#### [Records shown]
▼

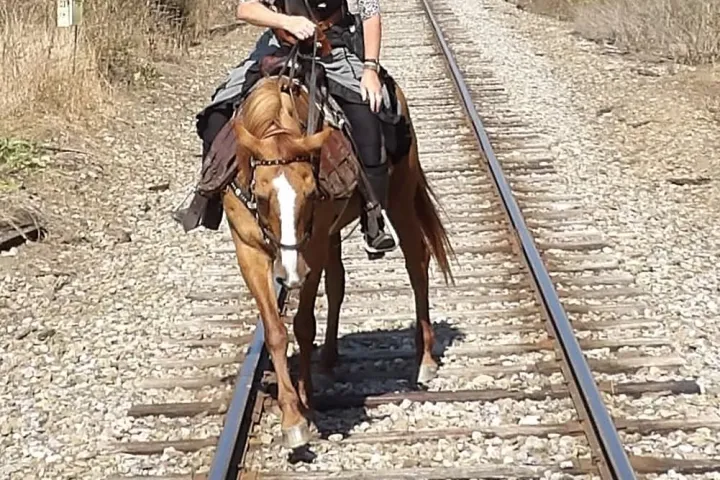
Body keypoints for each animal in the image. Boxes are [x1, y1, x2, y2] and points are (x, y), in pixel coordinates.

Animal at [221, 75, 455, 449]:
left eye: (310, 193)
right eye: (260, 195)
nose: (289, 274)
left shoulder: (312, 247)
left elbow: (303, 324)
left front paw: (305, 404)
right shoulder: (248, 250)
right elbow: (275, 331)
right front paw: (292, 415)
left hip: (399, 197)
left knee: (417, 262)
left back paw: (425, 359)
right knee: (337, 284)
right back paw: (329, 358)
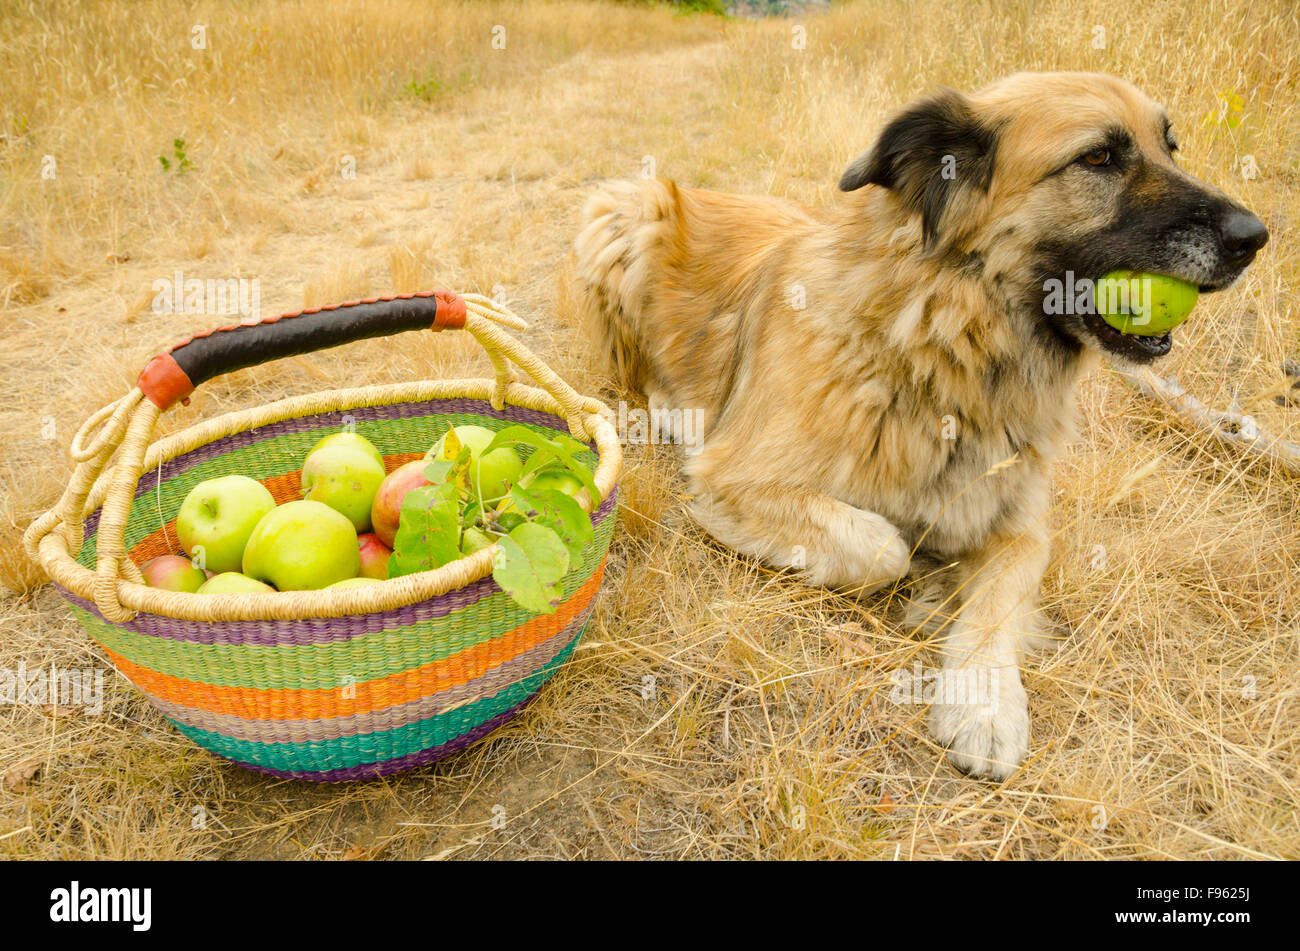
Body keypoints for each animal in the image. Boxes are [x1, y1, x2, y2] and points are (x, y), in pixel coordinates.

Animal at [572, 70, 1268, 774]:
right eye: (1098, 157)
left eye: (1171, 147)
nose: (1256, 237)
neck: (941, 343)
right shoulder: (734, 478)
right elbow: (883, 546)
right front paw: (927, 587)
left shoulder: (1022, 528)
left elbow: (996, 603)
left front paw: (985, 701)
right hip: (625, 212)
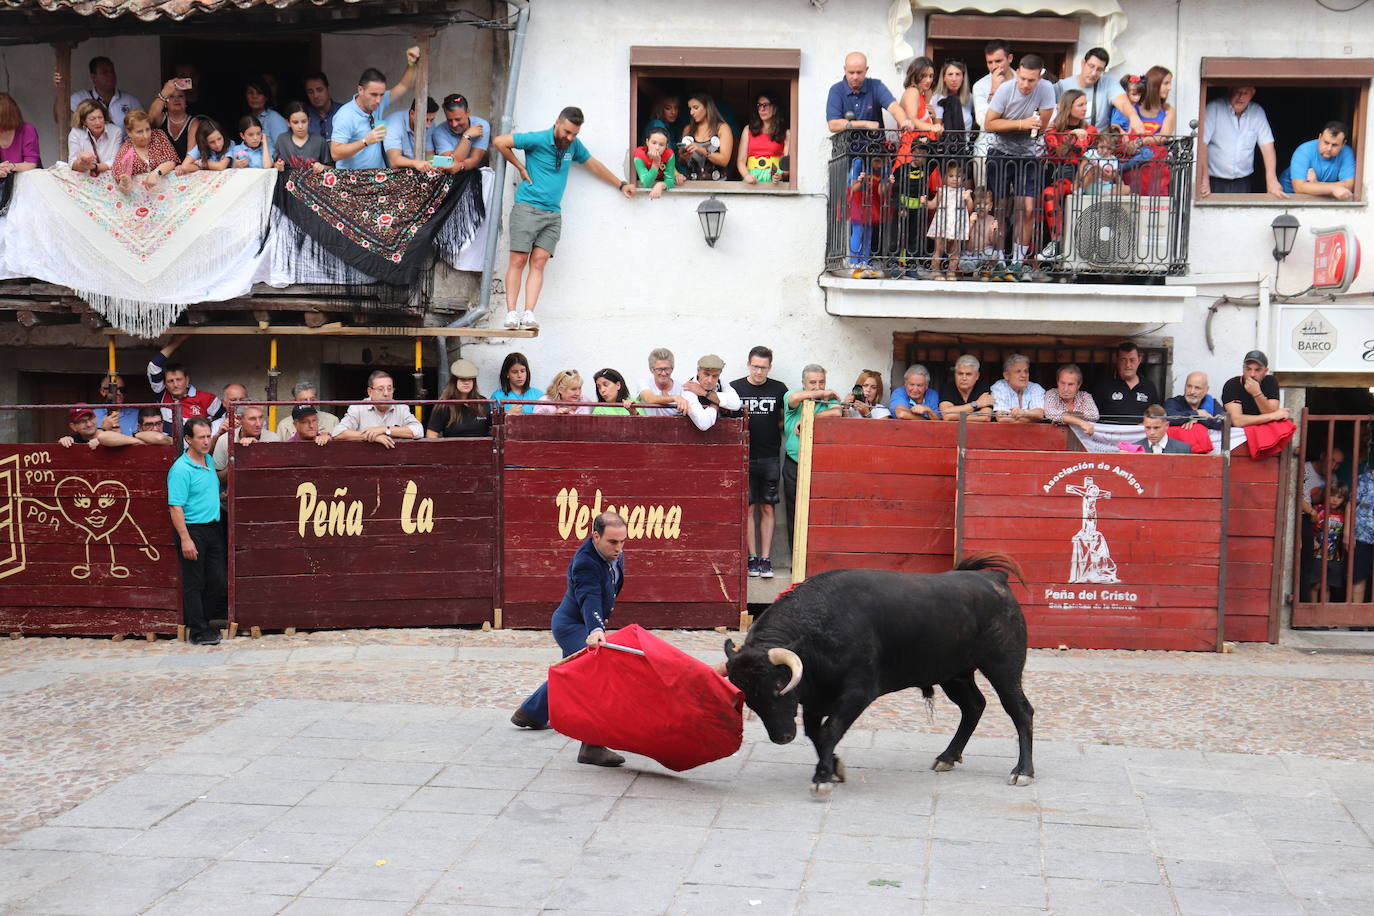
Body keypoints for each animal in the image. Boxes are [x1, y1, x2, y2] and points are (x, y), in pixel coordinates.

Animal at [725, 552, 1033, 796]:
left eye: (780, 685)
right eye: (750, 699)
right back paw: (947, 756)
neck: (817, 630)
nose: (783, 737)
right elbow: (816, 734)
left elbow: (830, 730)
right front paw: (833, 767)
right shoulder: (814, 698)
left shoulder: (857, 692)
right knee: (973, 706)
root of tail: (994, 579)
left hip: (1003, 667)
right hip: (954, 674)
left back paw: (1023, 772)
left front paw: (822, 778)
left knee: (1020, 710)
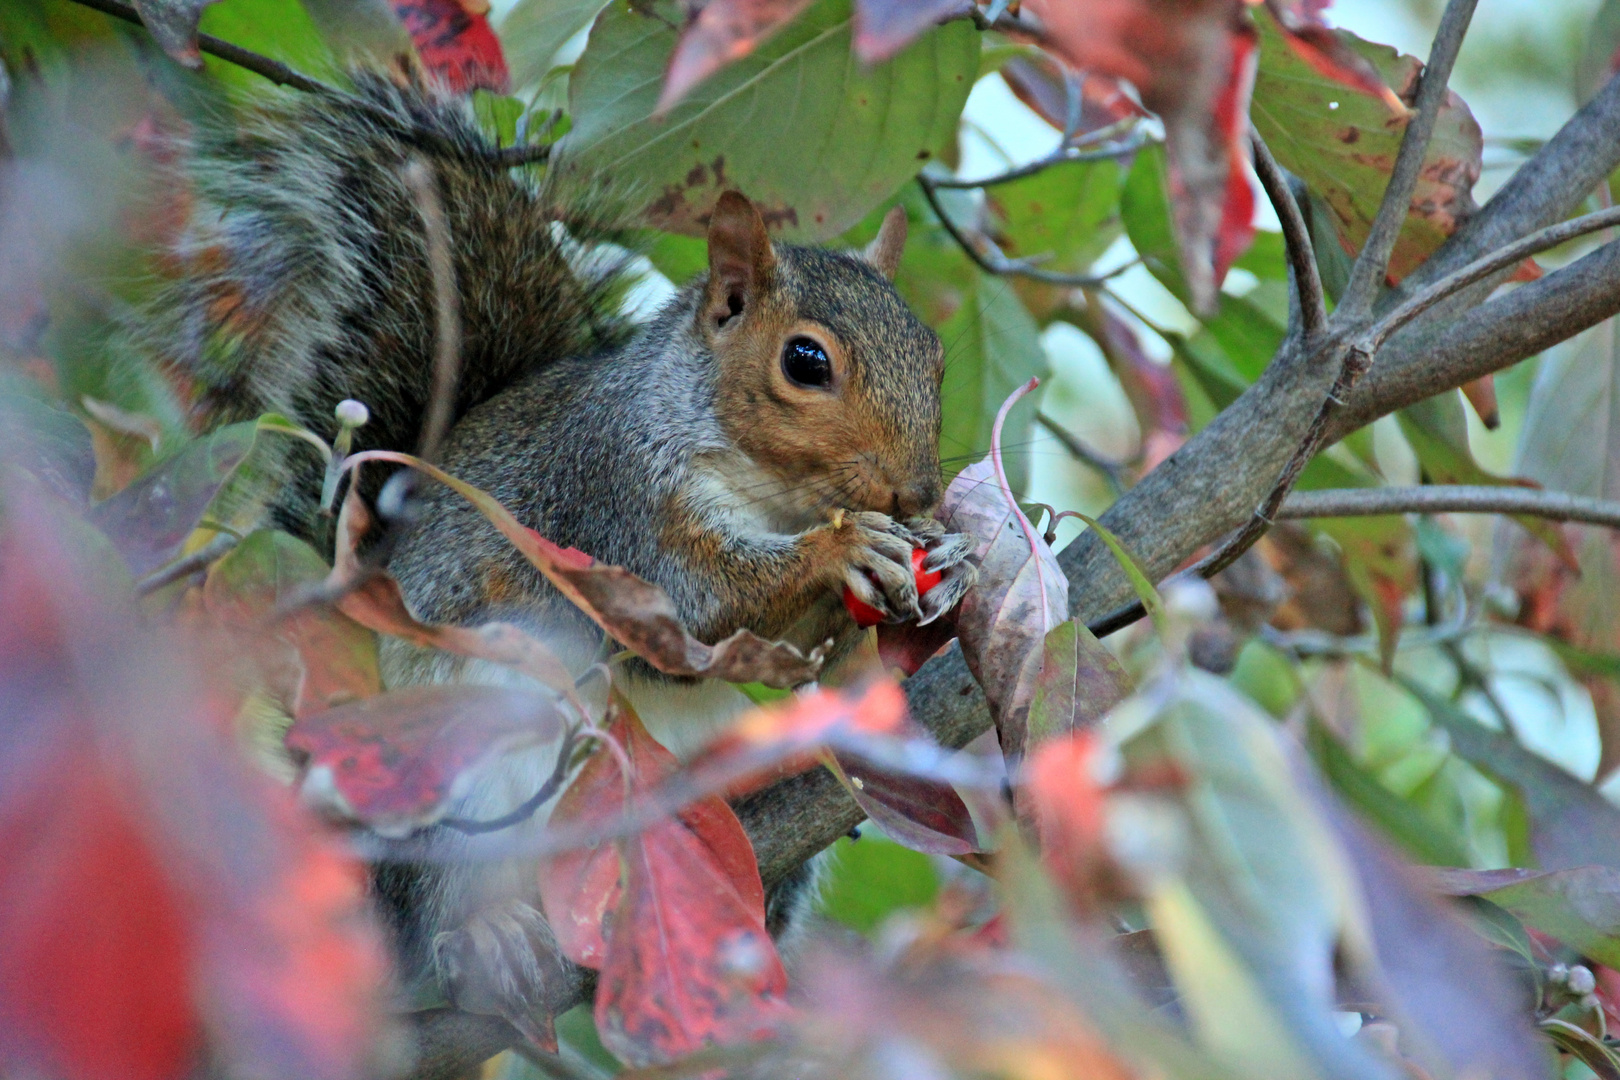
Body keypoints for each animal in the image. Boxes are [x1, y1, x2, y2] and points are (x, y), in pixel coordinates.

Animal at [154, 71, 972, 1042]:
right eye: (805, 361)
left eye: (937, 361)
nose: (916, 493)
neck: (771, 491)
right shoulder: (617, 501)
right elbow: (697, 610)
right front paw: (843, 547)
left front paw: (949, 557)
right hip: (452, 778)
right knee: (437, 897)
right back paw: (489, 937)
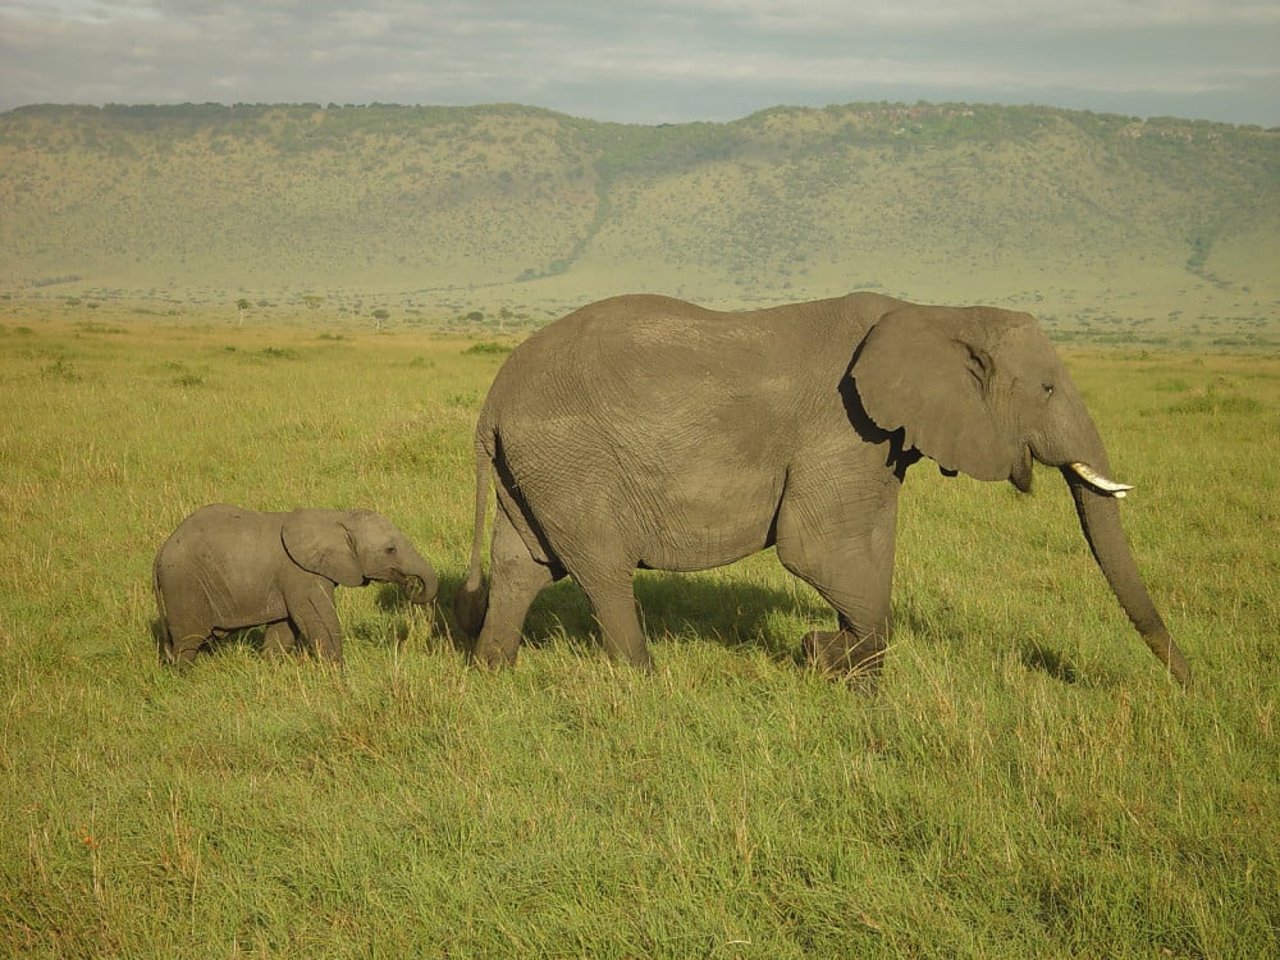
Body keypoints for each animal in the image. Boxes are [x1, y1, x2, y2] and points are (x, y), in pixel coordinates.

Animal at [151, 504, 435, 670]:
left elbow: (284, 628)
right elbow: (318, 620)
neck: (337, 517)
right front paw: (339, 675)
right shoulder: (300, 574)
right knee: (189, 641)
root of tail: (161, 552)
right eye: (390, 550)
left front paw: (271, 669)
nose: (411, 586)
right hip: (184, 584)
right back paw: (185, 676)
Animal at [453, 291, 1187, 686]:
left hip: (537, 468)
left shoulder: (877, 442)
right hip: (572, 461)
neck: (935, 312)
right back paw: (647, 682)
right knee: (602, 571)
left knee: (522, 566)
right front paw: (833, 663)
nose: (1190, 685)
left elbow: (868, 550)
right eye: (1048, 389)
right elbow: (817, 553)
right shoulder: (842, 427)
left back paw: (492, 673)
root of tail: (492, 401)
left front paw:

▲

#### [Required action]
Reproduce the data above word for word from its first line through the line that holds "left back paw: (425, 359)", both ends included; skip pictures.

#### [Expected answer]
Body keypoints for each animal in the image. Boxes are [x1, y1, x2, y2] and points are (x, y), in pixel coordinates.

Animal at [221, 75, 455, 449]:
left eye: (310, 193)
right eye: (260, 195)
nose: (289, 274)
left shoulder: (312, 247)
left elbow: (303, 324)
left front paw: (305, 404)
right shoulder: (248, 250)
right elbow: (275, 331)
right front paw: (292, 415)
left hip: (399, 197)
left knee: (417, 262)
left back paw: (425, 359)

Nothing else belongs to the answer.